= Henry Melvill Gwatkin =

English theologian and church historian

Henry Melvill Gwatkin (30 July 1844 - 14 November 1916) was an English theologian and church historian.

Gwatkin was born at Barrow-on-Soar, Leicestershire, the youngest son of the Rev. Richard Gwatkin, and educated at Shrewsbury and St John's College, Cambridge. In 1868, he won the university's Scholefield Prize and Hebrew Prize and began his academic career as a Fellow of St John's. In 1891, was appointed as Dixie Professor of Ecclesiastical History in the University of Cambridge, and also transferred as a Fellow to Emmanuel College, serving in those roles until 1912.
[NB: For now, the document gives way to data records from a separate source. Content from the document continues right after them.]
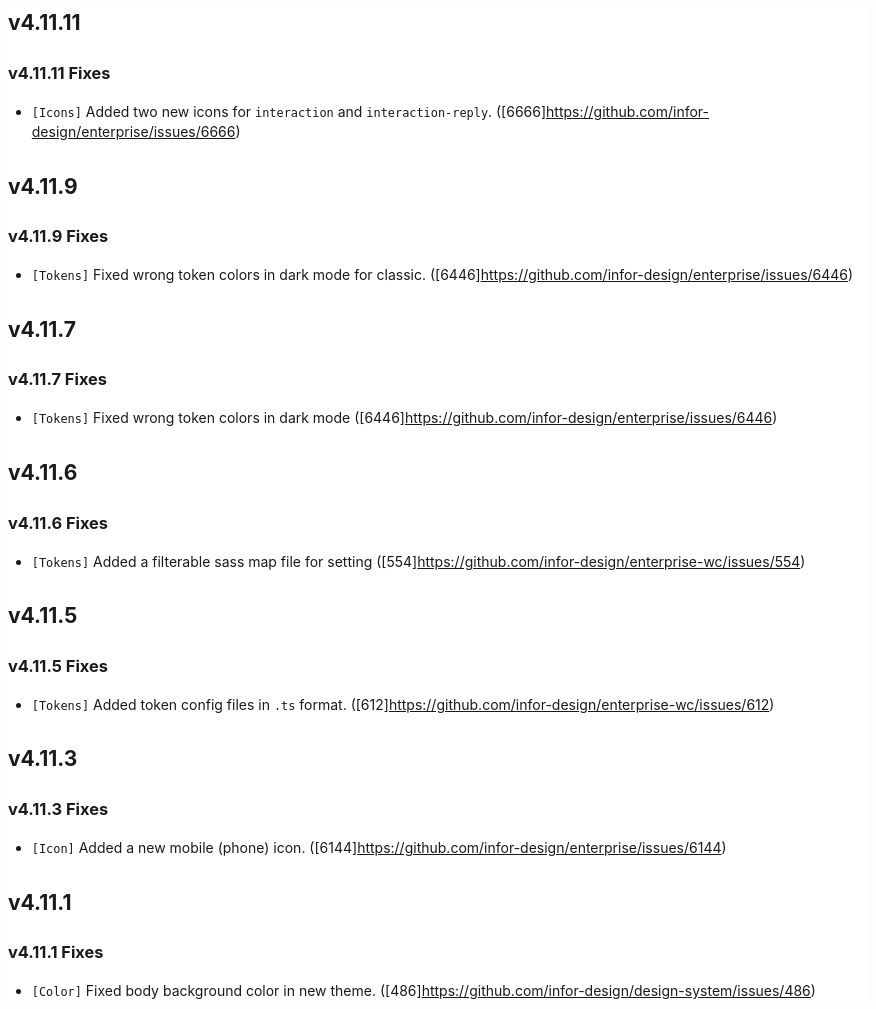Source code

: ## v4.11.11

### v4.11.11 Fixes

- `[Icons]` Added two new icons for `interaction` and `interaction-reply`. ([6666]https://github.com/infor-design/enterprise/issues/6666)

## v4.11.9

### v4.11.9 Fixes

- `[Tokens]` Fixed wrong token colors in dark mode for classic. ([6446]https://github.com/infor-design/enterprise/issues/6446)

## v4.11.7

### v4.11.7 Fixes

- `[Tokens]` Fixed wrong token colors in  dark mode ([6446]https://github.com/infor-design/enterprise/issues/6446)

## v4.11.6

### v4.11.6 Fixes

- `[Tokens]` Added a filterable sass map file for setting ([554]https://github.com/infor-design/enterprise-wc/issues/554)

## v4.11.5

### v4.11.5 Fixes

- `[Tokens]` Added token config files in `.ts` format. ([612]https://github.com/infor-design/enterprise-wc/issues/612)

## v4.11.3

### v4.11.3 Fixes

- `[Icon]` Added a new mobile (phone) icon. ([6144]https://github.com/infor-design/enterprise/issues/6144)

## v4.11.1

### v4.11.1 Fixes

- `[Color]` Fixed body background color in new theme. ([486]https://github.com/infor-design/design-system/issues/486)
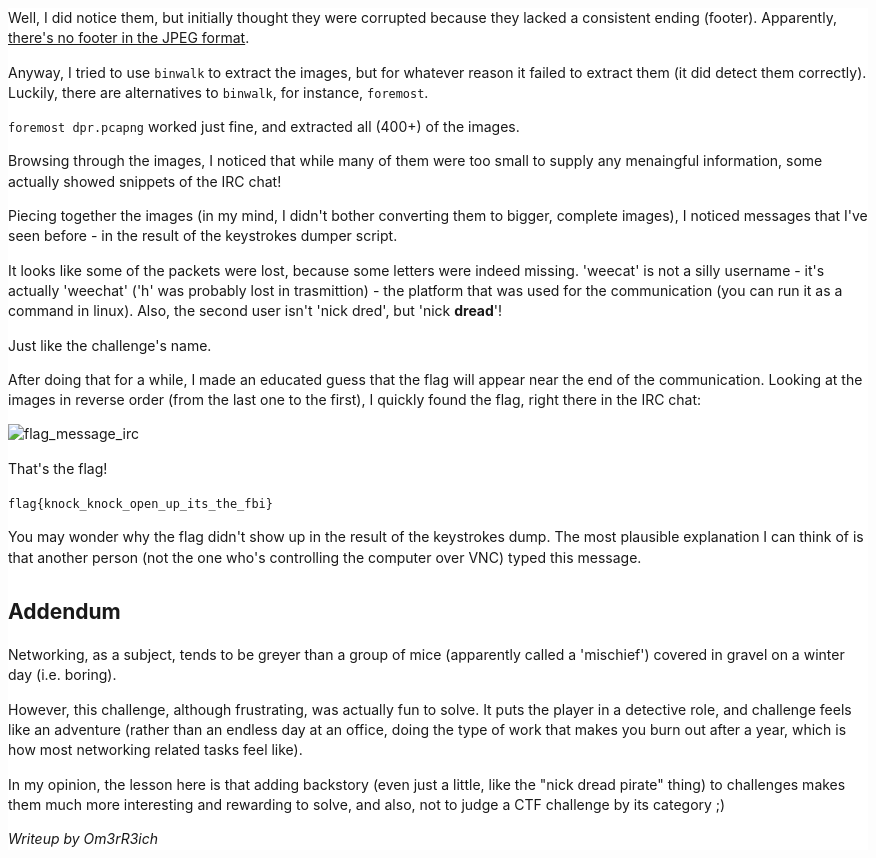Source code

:Well, I did notice them, but initially thought they were corrupted because they lacked a consistent ending (footer).
Apparently, [there's no footer in the JPEG format](https://stackoverflow.com/questions/4999528/jpeg-footer-read).

Anyway, I tried to use `binwalk` to extract the images, but for whatever reason it failed to extract them (it did detect them correctly). Luckily, there are alternatives
to `binwalk`, for instance, `foremost`. 

`foremost dpr.pcapng` worked just fine, and extracted all (400+) of the images.

Browsing through the images, I noticed that while many of them were too small to supply any menaingful information, some actually showed snippets of the IRC chat!

Piecing together the images (in my mind, I didn't bother converting them to bigger, complete images), I noticed messages that I've seen before - in the result of the keystrokes dumper script.

It looks like some of the packets were lost, because some letters were indeed missing. 'weecat' is not a silly username - it's actually 'weechat' ('h' was probably lost in trasmittion) -
the platform that was used for the communication (you can run it as a command in linux). Also, the second user isn't 'nick dred', but 'nick **dread**'! 

Just like the challenge's name.

After doing that for a while, I made an educated guess that the flag will appear near the end of the communication.
Looking at the images in reverse order (from the last one to the first), I quickly found the flag, right there in the IRC chat:

![flag_message_irc](https://github.com/Om3rR3ich/CTF-Writeups/assets/88339137/177eaf2c-d9be-4e29-a5e7-fe6c51d1e214)

That's the flag!

`flag{knock_knock_open_up_its_the_fbi}`

You may wonder why the flag didn't show up in the result of the keystrokes dump. 
The most plausible explanation I can think of is that another person (not the one who's controlling the computer over VNC) typed this message.

## Addendum
Networking, as a subject, tends to be greyer than a group of mice (apparently called a 'mischief') covered in gravel on a winter day (i.e. boring).

However, this challenge, although frustrating, was actually fun to solve. It puts the player in a detective role,
and challenge feels like an adventure (rather than an endless day at an office, doing the type of work that makes you burn out after a year, which is how most networking related tasks feel like).

In my opinion, the lesson here is that adding backstory (even just a little, like the "nick dread pirate" thing) to challenges makes them much more interesting and rewarding to solve,
and also, not to judge a CTF challenge by its category ;)

*Writeup by Om3rR3ich*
Gwatkin died in 1916 and is buried in the Parish of the Ascension Burial Ground, Cambridge, with his wife Lucy de Lisle Gwatkin.

==Works==
- Studies of Arianism, Chiefly Referring to the Character and Chronology of the Reaction Which Followed the Council of Nicaea (1882; second edition 1900)
- The Arian Controversy (1889)
- The Meaning of Ecclesiastical History (1891) Inaugural Lecture
- Selections from Early Writers, illustrative of Church history to the time of Constantine (1893; revised 1897)
- The Church Past and Present: a Review of its History (1900) editor
- The Eye for Spiritual Things: and Other Sermons (1906)
- The Knowledge of God and its Historical Development (1906) Gifford Lectures, two volumes: Volume 1 and Volume 2
- Early Church History to A.D. 313 (1909) two volumes: Volume 1 and Volume 2
- The Cambridge Medieval History Volume I: The Christian Roman Empire and the Foundation of the Teutonic Kingdoms (1911) editor with J. P. Whitney
- The Cambridge Medieval History: Volume II: The Rise Of The Saracens And The Foundation Of The Western Empire (1913) editor with J. B. Bury and J. P. Whitney
- Episcopacy I. In Scripture (1914) pamphlet
- The Confirmation Rubric: Whom does it Bind (1914) pamphlet
- Britain's Case Against Germany: A Letter to a Neutral (1917)
- Church and State in England to the Death of Queen Anne (1917)
- The Sacrifice of Thankfulness (1917) Sermons, edited by L. de L. Gwatkin

Gwatkin also wrote a few malacological studies, including:
- Gwatkin H. M., Suter H. & Pilsbry H. A. 1895. Observations on the dentition on Achatinellidae. Proceedings of the Academy of Natural Sciences of Philadelphia, volume 47, 237-240.